Investissement oui, mais pas au détriment de l’environnement
Des responsables d’une tannerie de cuir brut qui vient d’ouvrir ses portes dans la zone de Kasserine ont tenté de s’esquiver au devoir de s’équiper en station de traitement des eaux usées par plusieurs moyens, selon Majed Hagui, expert en environnement dans la région. Ainsi, ce projet tuniso-turc, qui emploie une trentaine de personnes dont environ 15 non permanents, a entamé ses activités, une première fois, en juillet 2014, puis une seconde fois en août 2015, selon le directeur de GMG.
A chaque fois, ses responsables ont été contraints par l’Agence nationale de protection de l’environnement (ANPE) d’arrêter leurs activités en raison des eaux usées évacuées sans traitement dans la zone industrielle, précise également l’expert.
Walid Mzoughi, conseiller auprès de cette société préfère passer sous silence cette épisode.

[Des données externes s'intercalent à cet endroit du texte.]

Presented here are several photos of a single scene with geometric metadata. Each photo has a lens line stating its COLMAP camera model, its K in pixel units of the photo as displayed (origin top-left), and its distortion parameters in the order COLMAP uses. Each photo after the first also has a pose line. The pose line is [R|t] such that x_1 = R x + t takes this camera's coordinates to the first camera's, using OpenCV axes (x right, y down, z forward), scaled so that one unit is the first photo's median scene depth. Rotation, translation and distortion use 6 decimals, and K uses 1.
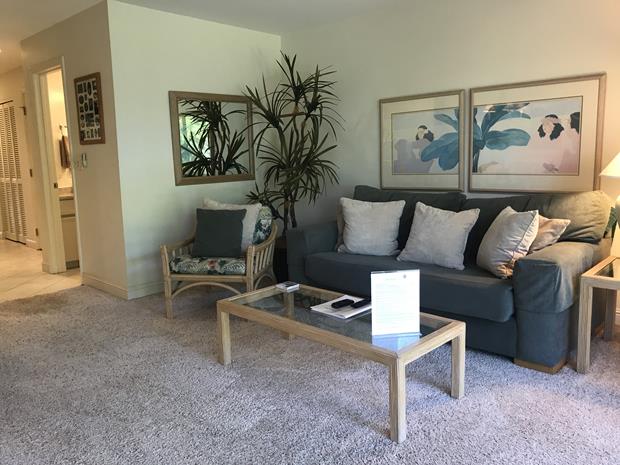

Il s’étale plutôt sur la qualité du cuir produit par l’usine et destiné à des maroquineries à l’étranger. Il explique également, aux visiteurs le fonctionnement de la station de traitement dont l’usine s’est enfin, équipée.
Walid assure que les produits chimiques utilisés dans l’usine sont “écologiques”, tout en montrant quelques sachets de chrome neutralisé entassés dans l’allée menant à la petite station de traitement qui occupe un coin de l’usine. Entre temps, un camion vient de s’arrêter devant l’usine pour emporter la marchandise, qui devrait atterrir d’abord, en Turquie avant d’être exportée une deuxième fois en Europe.